Partnering with leading technical organisations
Leading on AI safety does not mean starting from scratch or working alone – we are building on and supporting the work conducted by a range of cutting-edge organisations. We are excited to announce our initial set of partnerships with:
ARC Evals is a non-profit that works on assessing catastrophic risks from frontier AI systems, and have previously worked with OpenAI and Anthropic on evaluating the “autonomous replication and adaptation” capabilities of their systems before release. We’ll be working closely with the ARC Evals team to assess risks just beyond the frontier in the lead up to the UK’s AI Safety Summit. We’ll also be engaging with the team at Redwood Research, and with Jeff Alstott, Christopher Mouton and their team at non-profit RAND in driving forward this agenda.

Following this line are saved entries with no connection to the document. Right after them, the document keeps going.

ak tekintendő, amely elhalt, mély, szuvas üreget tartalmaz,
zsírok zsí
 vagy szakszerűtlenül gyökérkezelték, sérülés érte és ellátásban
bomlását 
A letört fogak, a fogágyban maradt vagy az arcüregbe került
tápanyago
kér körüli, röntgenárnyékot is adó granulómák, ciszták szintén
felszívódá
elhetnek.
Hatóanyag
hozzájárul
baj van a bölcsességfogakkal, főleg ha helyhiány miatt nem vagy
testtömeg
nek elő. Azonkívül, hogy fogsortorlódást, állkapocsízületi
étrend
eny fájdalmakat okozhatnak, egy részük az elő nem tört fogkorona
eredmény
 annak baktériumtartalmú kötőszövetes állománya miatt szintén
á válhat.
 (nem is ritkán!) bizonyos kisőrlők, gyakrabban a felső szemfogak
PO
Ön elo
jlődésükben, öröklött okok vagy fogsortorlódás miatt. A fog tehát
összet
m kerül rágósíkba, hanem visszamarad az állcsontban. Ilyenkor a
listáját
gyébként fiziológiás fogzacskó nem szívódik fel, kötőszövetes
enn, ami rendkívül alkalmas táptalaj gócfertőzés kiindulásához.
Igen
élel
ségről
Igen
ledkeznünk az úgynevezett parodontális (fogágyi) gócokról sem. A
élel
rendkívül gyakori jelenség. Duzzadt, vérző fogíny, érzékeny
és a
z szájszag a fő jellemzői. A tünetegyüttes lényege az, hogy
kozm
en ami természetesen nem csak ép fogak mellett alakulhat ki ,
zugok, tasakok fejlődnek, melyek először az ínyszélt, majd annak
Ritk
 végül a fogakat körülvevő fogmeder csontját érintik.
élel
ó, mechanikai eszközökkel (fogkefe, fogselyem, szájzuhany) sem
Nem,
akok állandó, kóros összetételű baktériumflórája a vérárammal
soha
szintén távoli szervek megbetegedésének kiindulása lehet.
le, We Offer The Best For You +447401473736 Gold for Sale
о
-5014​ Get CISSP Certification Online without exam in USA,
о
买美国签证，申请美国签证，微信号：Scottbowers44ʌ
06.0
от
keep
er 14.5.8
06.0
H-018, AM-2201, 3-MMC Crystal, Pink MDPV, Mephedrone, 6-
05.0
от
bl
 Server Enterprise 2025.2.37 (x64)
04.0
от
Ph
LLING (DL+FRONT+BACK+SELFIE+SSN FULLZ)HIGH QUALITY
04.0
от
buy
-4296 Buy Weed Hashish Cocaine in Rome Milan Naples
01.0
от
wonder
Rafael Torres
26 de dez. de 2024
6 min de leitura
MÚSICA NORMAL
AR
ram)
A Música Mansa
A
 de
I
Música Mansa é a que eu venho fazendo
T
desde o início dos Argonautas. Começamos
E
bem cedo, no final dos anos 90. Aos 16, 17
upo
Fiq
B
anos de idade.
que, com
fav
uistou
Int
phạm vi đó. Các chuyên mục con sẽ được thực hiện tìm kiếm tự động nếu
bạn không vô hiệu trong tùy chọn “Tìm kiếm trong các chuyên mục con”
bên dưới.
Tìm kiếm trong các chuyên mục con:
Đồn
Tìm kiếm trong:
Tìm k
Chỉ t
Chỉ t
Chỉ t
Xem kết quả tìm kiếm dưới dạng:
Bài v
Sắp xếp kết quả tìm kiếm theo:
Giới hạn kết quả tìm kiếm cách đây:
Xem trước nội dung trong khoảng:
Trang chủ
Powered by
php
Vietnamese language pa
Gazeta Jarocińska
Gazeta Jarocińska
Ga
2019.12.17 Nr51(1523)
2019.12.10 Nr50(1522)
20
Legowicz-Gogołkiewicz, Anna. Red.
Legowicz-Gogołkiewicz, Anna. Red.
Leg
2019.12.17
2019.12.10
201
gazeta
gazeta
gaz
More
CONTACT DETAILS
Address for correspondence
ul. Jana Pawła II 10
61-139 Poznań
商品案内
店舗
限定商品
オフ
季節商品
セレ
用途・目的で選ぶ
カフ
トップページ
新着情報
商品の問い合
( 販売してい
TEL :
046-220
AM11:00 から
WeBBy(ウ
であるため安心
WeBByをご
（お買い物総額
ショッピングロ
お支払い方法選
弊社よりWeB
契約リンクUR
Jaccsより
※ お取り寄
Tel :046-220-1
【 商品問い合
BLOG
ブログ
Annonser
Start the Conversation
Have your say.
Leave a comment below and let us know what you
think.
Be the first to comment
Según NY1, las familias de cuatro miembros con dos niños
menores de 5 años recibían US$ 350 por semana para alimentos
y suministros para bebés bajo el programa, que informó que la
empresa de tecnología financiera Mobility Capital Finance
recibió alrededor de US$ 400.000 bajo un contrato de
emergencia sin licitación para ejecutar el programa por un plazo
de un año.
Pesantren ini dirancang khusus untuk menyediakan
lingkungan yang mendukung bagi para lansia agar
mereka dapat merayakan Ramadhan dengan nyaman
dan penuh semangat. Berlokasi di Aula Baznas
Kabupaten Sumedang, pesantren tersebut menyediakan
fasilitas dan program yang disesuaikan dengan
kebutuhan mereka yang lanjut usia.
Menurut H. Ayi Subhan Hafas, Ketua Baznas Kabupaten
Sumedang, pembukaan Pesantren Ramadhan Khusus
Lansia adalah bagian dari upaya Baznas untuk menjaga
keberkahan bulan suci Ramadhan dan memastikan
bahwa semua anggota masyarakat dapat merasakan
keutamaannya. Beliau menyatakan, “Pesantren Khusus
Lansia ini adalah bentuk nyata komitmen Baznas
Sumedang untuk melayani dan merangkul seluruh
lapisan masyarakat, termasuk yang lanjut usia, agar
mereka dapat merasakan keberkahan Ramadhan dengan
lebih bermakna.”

Trail of Bits is a leading cybersecurity research and consulting firm that has helped secure some of the world’s most targeted organisations. We are kicking off a deep collaboration to understand risks at the intersection of cybersecurity and frontier AI systems. This work will be led by Heidy Khlaaf, who specialises in software evaluation, specification, and verification for safety-critical systems, and who also led the safety evaluation of Codex while at OpenAI.
The Collective Intelligence Project is a non-profit that incubates new governance models for transformative technology, with a mission to direct technological development towards the collective good. Co-founders Divya Siddarth and Saffron Huang will join us on secondment to help us develop a range of social evaluations for frontier models.

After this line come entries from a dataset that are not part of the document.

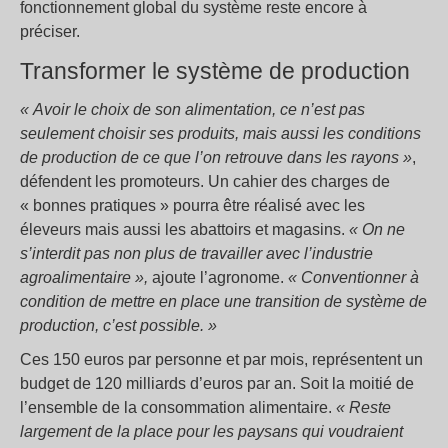
fonctionnement global du système reste encore à
préciser.
Transformer le système de production
« Avoir le choix de son alimentation, ce n’est pas
seulement choisir ses produits, mais aussi les conditions
de production de ce que l’on retrouve dans les rayons »
,
défendent les promoteurs. Un cahier des charges de
« bonnes pratiques » pourra être réalisé avec les
éleveurs mais aussi les abattoirs et magasins.
« On ne
s’interdit pas non plus de travailler avec l’industrie
agroalimentaire »,
ajoute l’agronome.
« Conventionner à
condition de mettre en place une transition de système de
production, c’est possible. »
Ces 150 euros par personne et par mois, représentent un
budget de 120 milliards d’euros par an. Soit la moitié de
l’ensemble de la consommation alimentaire.
« Reste
largement de la place pour les paysans qui voudraient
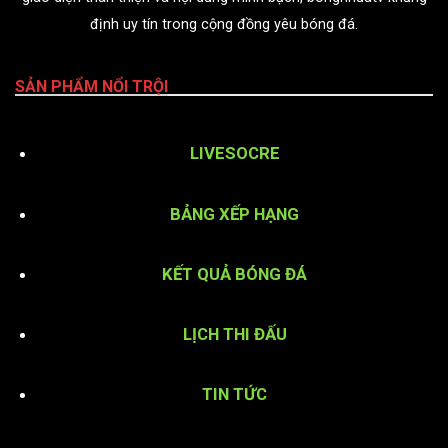
định uy tín trong cộng đồng yêu bóng đá.
SẢN PHẨM NỔI TRỘI
LIVESOCRE
BẢNG XẾP HẠNG
KẾT QUẢ BÓNG ĐÁ
LỊCH THI ĐẤU
TIN TỨC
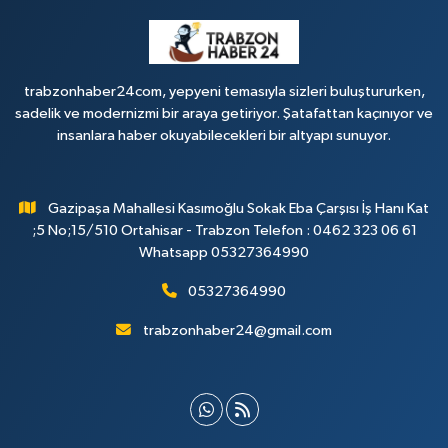
trabzonhaber24com, yepyeni temasıyla sizleri buluştururken,
sadelik ve modernizmi bir araya getiriyor. Şatafattan kaçınıyor ve
insanlara haber okuyabilecekleri bir altyapı sunuyor.
Gazipaşa Mahallesi Kasımoğlu Sokak Eba Çarşısı İş Hanı Kat
;5 No;15/510 Ortahisar - Trabzon Telefon : 0462 323 06 61
Whatsapp 05327364990
05327364990
trabzonhaber24@gmail.com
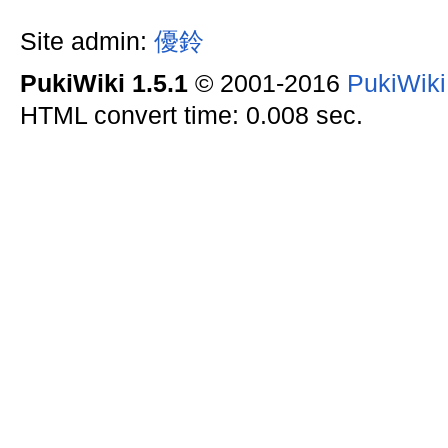
Site admin:
優鈴
PukiWiki 1.5.1
© 2001-2016
PukiWik
HTML convert time: 0.008 sec.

The Center for AI Safety is a non-profit that works to reduce societal-scale risks from AI, through fundamental safety research, research infrastructure, and technical expertise to support policymakers. We’ll be working with Dan Hendrycks and his team in the lead up to the summit to interface with and enable the broader scientific community.

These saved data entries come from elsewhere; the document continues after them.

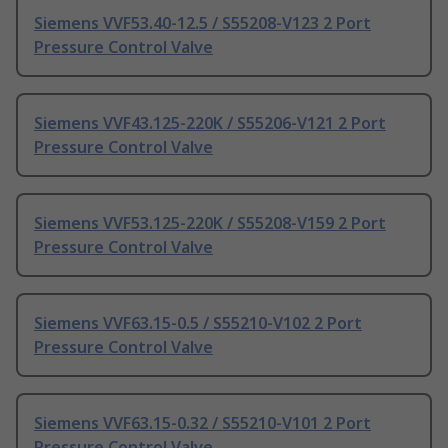
Siemens VVF53.40-12.5 / S55208-V123 2 Port
Pressure Control Valve
Siemens VVF43.125-220K / S55206-V121 2 Port
Pressure Control Valve
Siemens VVF53.125-220K / S55208-V159 2 Port
Pressure Control Valve
Siemens VVF63.15-0.5 / S55210-V102 2 Port
Pressure Control Valve
Siemens VVF63.15-0.32 / S55210-V101 2 Port
Pressure Control Valve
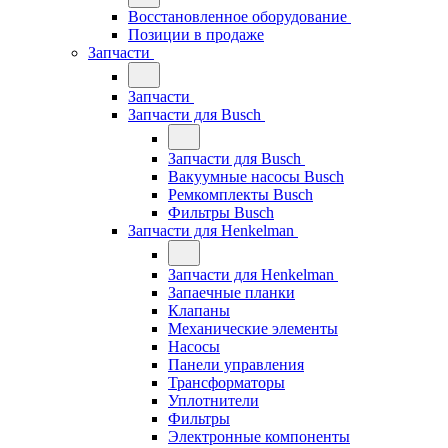
Восстановленное оборудование
Позиции в продаже
Запчасти
Запчасти
Запчасти для Busch
Запчасти для Busch
Вакуумные насосы Busch
Ремкомплекты Busch
Фильтры Busch
Запчасти для Henkelman
Запчасти для Henkelman
Запаечные планки
Клапаны
Механические элементы
Насосы
Панели управления
Трансформаторы
Уплотнители
Фильтры
Электронные компоненты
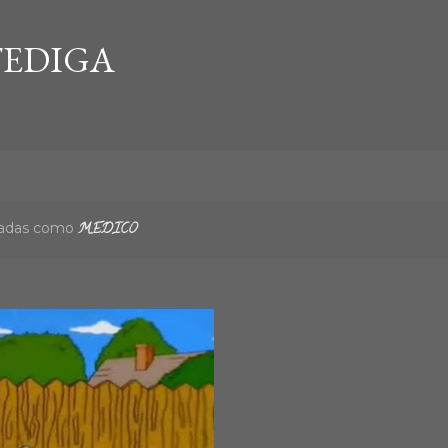
Ir al contenido principal
EDIGA
etadas como
MEDICO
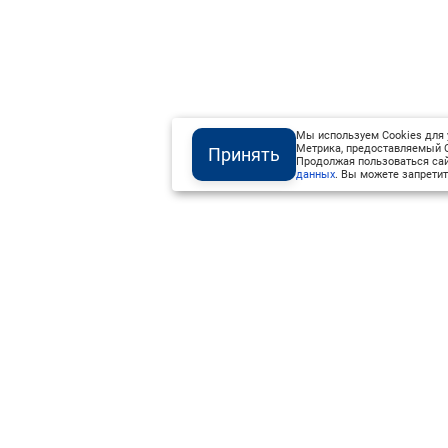
Мы используем Cookies для 
Метрика, предоставляемый О
Принять
Продолжая пользоваться сай
данных
. Вы можете запретит
Институт Валдай ©
Официальный интернет-ресурс
+7 (800) 551-50-08
info@iado.ru
16+
Размер 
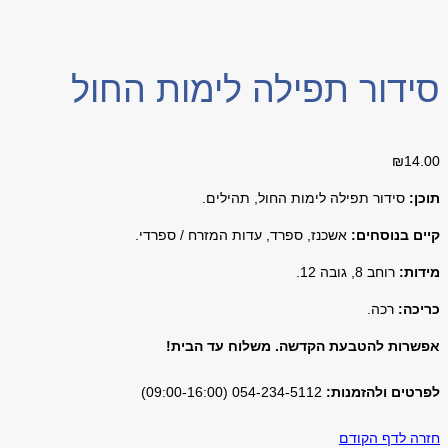
סידור תפילה לימות החול
₪
14.00
תוכן:
סידור תפילה לימות החול, תהילים.
קיים בנוסחים:
אשכנז, ספרד, עדות המזרח / ספרדי.
מידות:
רוחב 8, גובה 12.
כריכה:
רכה.
אפשרות להטבעת הקדשה. משלוח עד הבית!
לפרטים ולהזמנות:
054-234-5112 (09:00-16:00)
חזרה לדף הקודם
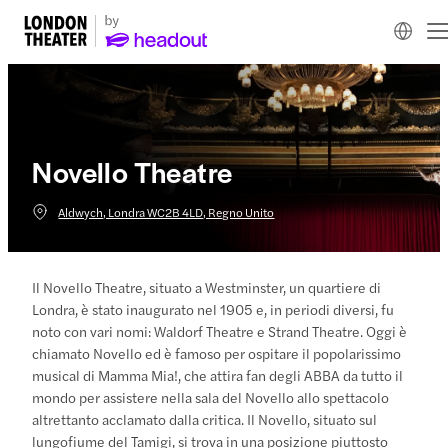
Novello Theatre
Aldwych, Londra WC2B 4LD, Regno Unito
Il Novello Theatre, situato a Westminster, un quartiere di
Londra, è stato inaugurato nel 1905 e, in periodi diversi, fu
noto con vari nomi: Waldorf Theatre e Strand Theatre. Oggi è
chiamato Novello ed è famoso per ospitare il popolarissimo
musical di Mamma Mia!, che attira fan degli ABBA da tutto il
mondo per assistere nella sala del Novello allo spettacolo
altrettanto acclamato dalla critica. Il Novello, situato sul
lungofiume del Tamigi, si trova in una posizione piuttosto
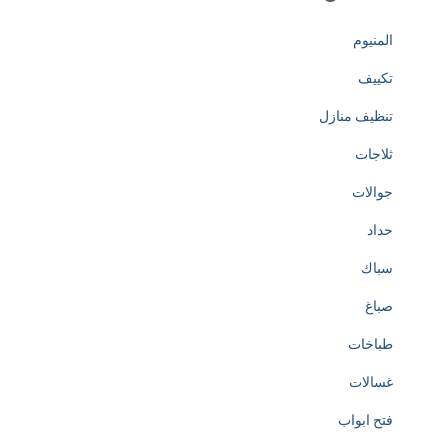
المنيوم
تكييف
تنظيف منازل
ثلاجات
جوالات
حداد
سباك
صباغ
طباخات
غسالات
فتح ابواب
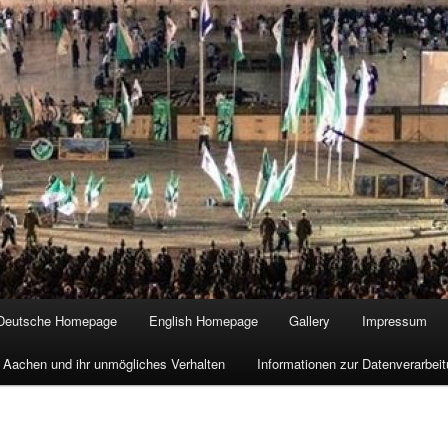
Deutsche Homepage
English Homepage
Gallery
Impressum
 Aachen und ihr unmögliches Verhalten
Informationen zur Datenverarbe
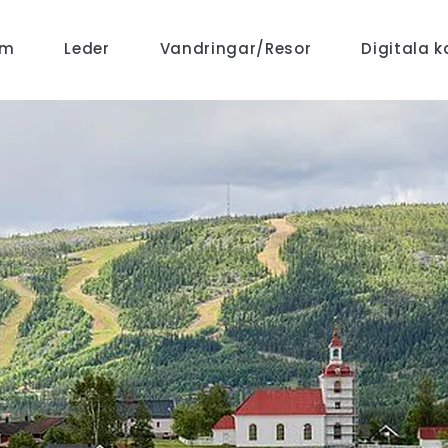
em
Leder
Vandringar/Resor
Digitala k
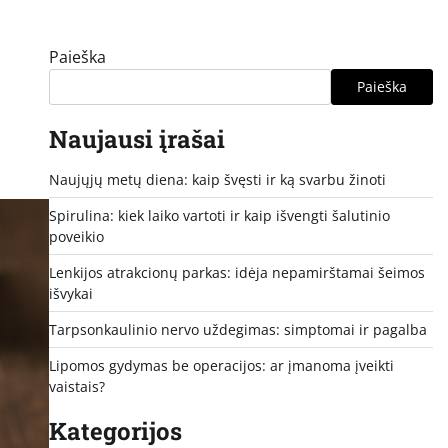
Paieška
Paieška
Naujausi įrašai
Naujųjų metų diena: kaip švęsti ir ką svarbu žinoti
Spirulina: kiek laiko vartoti ir kaip išvengti šalutinio
poveikio
Lenkijos atrakcionų parkas: idėja nepamirštamai šeimos
išvykai
Tarpsonkaulinio nervo uždegimas: simptomai ir pagalba
Lipomos gydymas be operacijos: ar įmanoma įveikti
vaistais?
Kategorijos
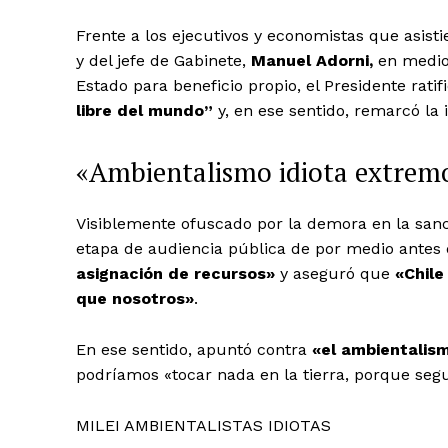
Frente a los ejecutivos y economistas que asis
y del jefe de Gabinete,
Manuel Adorni,
en medio 
Estado para beneficio propio, el Presidente ratif
libre del mundo”
y, en ese sentido, remarcó la
«Ambientalismo idiota extrem
Visiblemente ofuscado por la demora en la san
etapa de audiencia pública de por medio antes de
asignación de recursos»
y aseguró que
«Chile
que nosotros»
.
En ese sentido, apuntó contra
«el ambientalis
podríamos «tocar nada en la tierra, porque se
MILEI AMBIENTALISTAS IDIOTAS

Building the technical foundations for AI research inside government
A core goal of the Taskforce is to give AI researchers inside the government the same resources to work on AI Safety that they would find at leading companies like Anthropic, DeepMind, or OpenAI. As the Prime Minister announced, these companies have already committed to giving us deep model access so that researchers in the Taskforce are not constrained in their ability to work on model evaluations. We’re also working in close collaboration with No10 Data Science (‘10DS’) so that our researchers and engineers have the compute infrastructure they need to hit the ground running, for model fine-tuning, interpretability research, and more.